What if they can’t help it?

Over at Theonomy, Kobra has written a provoking post that at first glance would doubtless make many Evangelicals very uncomfortable. The bulk of his post makes some very sound and biblical observations concerning homosexuality and the church’s attitude toward homosexuals (with which I agree completely). Before getting to his main idea, he lays the foundation of his argument by suggesting that sexual orientation is not a matter of choice, contra Dobson (and other conservative integrationists), many in the ‘biblical counseling’ world, and many Evangelicals at large. From experience, I know that this assertion alone is enough to cause a firestorm within many churches, seminary classes, and Christian gatherings…leaving the one who made the suggested branded ‘liberal,’ ‘heretic,’ or worse.

Personally, I think the jury is still out on whether or not homosexuality is a matter of preference or predisposition, but regardless of what we ultimately discover it seems this is the wrong question for Christians to ask/answer as we participate in the discussion. Kobra points out what is probably the prevailing societal opinion concerning homosexuality in his paraphrase of Pelagius, “If they can’t help it, we can’t hold them accountable for it.” While this assertion may have the appearance of correctness to some, it fails on two primary counts:

  1. A Religious perspective: Unless we are to adopt a Pelagian view of humanity and sin, which by the way has been condemned as heretical since the fifth century, orthodox Christianity has never proposed rejecting God’s perfectly righteous demands in the Law on the grounds that that no person can keep them. Simply because we cannot keep the Law does not lessen its requirements. After all, isn’t the overarching purpose of the Law to point us to Christ precisely because it reveals our unrighteousness and sin? Of course. Now, since non-Christians and society as a whole quickly reject this argument, let us look at…
  2. A Biological perspective: Science has found unique brain formation/function in serial killers that are not found in ‘normal’ people (i.e., non-serial killers), pointing to a potential biological disposition toward their killing sprees. To my knowledge, no one has seriously disputed these findings, though extensive research is still ongoing. Does reasonable society for one second, however, suggest that these people not be held accountable because ‘they can’t help it’? Of course not. Assuming for a moment that science discovers a bona fide predisposion to homosexuality, what would be the difference between a biological bent toward homosexuality and one toward serial killing? Absolutely nothing except that it is not (yet) socially acceptable to be a serial killer. To condemn one but not the other from a purely naturalistic worldview is logically inconsistent, which is why we must ultimately appeal to Scripture for morality, not utilitarianism or some other philosophical system.

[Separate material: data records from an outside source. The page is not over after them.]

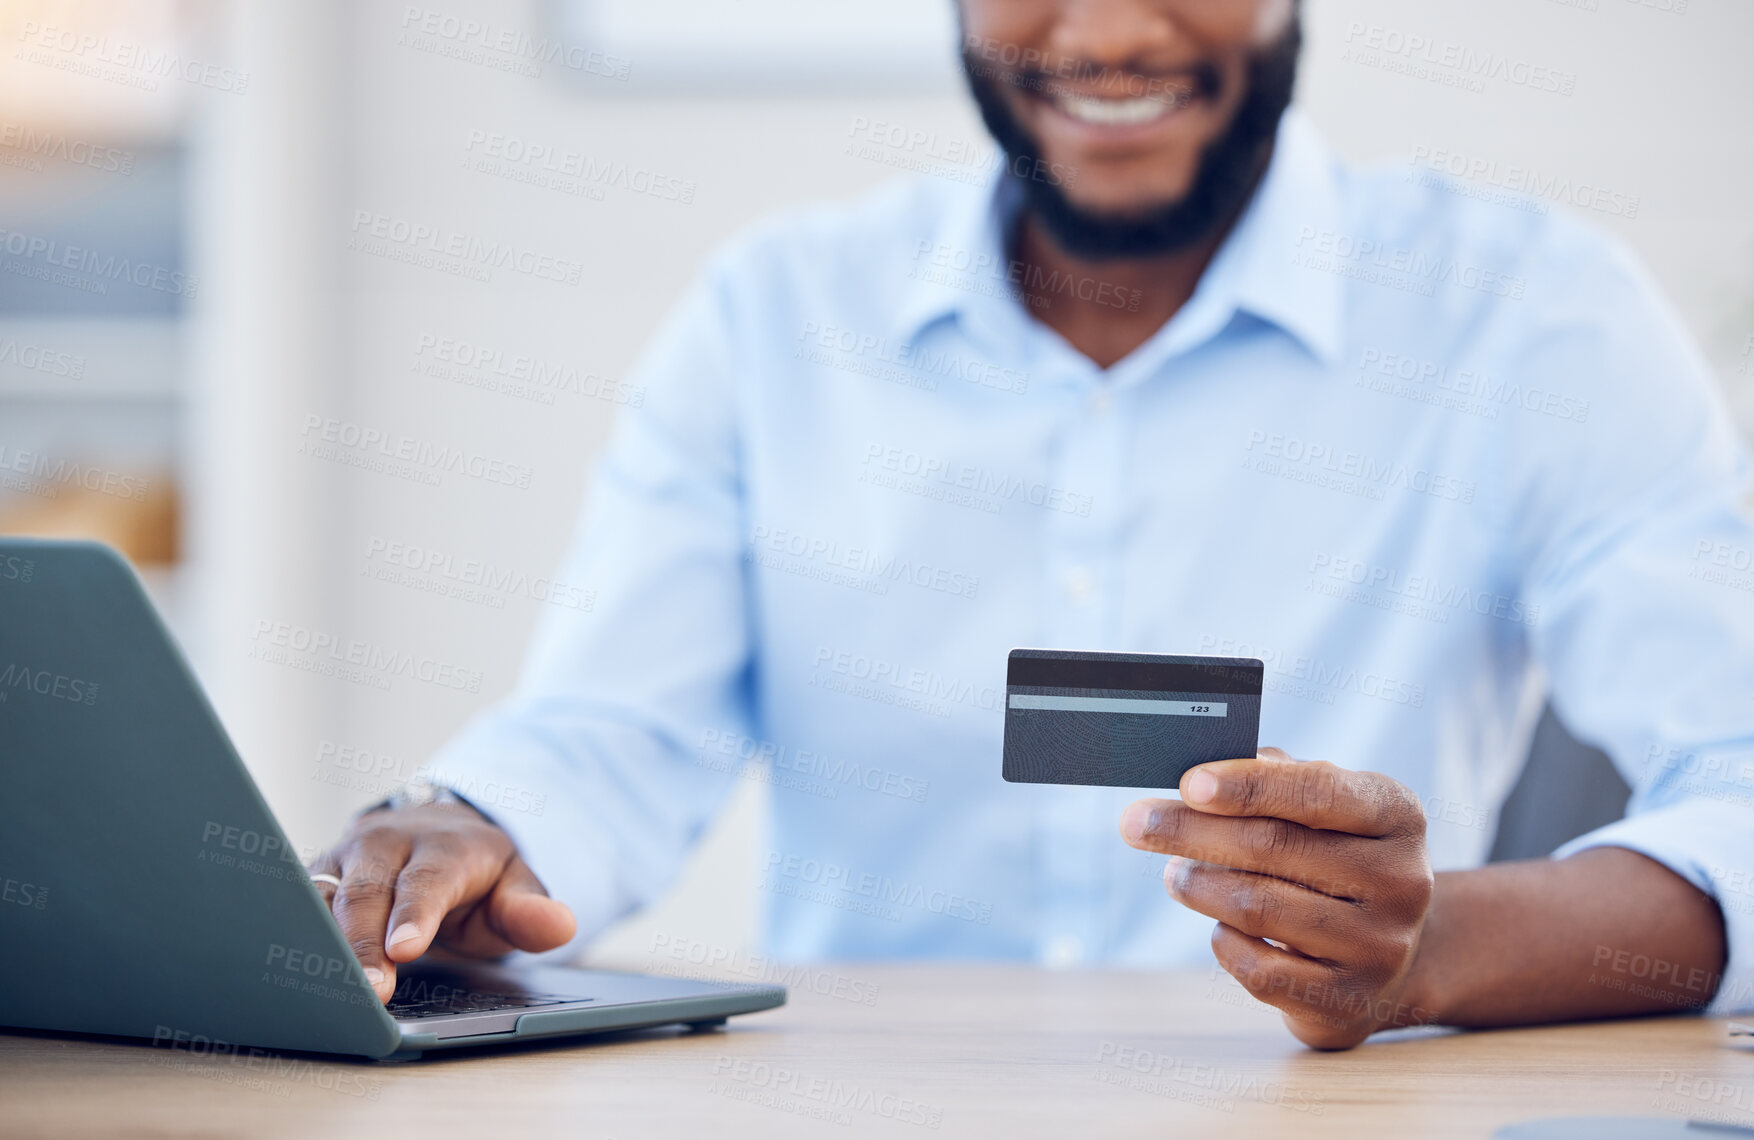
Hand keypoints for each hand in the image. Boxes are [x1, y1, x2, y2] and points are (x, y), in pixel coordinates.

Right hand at [306, 802, 576, 1002]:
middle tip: (368, 992)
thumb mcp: (514, 887)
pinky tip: (295, 974)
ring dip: (322, 943)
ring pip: (324, 897)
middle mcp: (388, 843)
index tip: (406, 950)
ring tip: (325, 989)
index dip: (416, 914)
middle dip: (364, 942)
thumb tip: (561, 925)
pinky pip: (298, 904)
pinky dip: (294, 935)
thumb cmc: (477, 877)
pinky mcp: (317, 875)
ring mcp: (346, 856)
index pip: (429, 880)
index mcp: (444, 845)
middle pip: (368, 891)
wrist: (437, 833)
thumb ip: (531, 910)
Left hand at [1120, 748, 1434, 1048]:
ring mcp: (1380, 946)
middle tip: (1136, 823)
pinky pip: (1259, 968)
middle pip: (1273, 847)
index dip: (1248, 785)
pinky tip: (1218, 925)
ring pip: (1258, 907)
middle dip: (1191, 831)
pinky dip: (1223, 940)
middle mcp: (1401, 881)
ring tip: (1173, 874)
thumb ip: (1277, 781)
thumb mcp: (1329, 811)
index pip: (1316, 791)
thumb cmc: (1338, 862)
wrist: (1391, 956)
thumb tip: (1201, 778)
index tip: (1188, 782)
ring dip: (1198, 885)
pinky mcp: (1347, 1001)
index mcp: (1398, 816)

So the basic question to be asked and answered concerning homosexuality (or any other thought/word/deed) is not whether or not we ‘can help it’ but whether or not God considers such behavior sinful. If he does, then our responses must be:

  1. To not excuse sin but call it what it is, sin…like Christ
  2. To have compassion on sinners, while calling them to repentance…like Christ
  3. To bear their indignation and hostility graciously…like Christ

Like other sins with which we struggle daily, God may or may not remove the temptation from our lives and ‘give us victory’ over it. By his grace, however, as we wrestle with sin against the passions of the flesh he will assure us of his mercy and forgiveness in Christ as we seek to walk like our Savior, stumbling repeatedly along the way!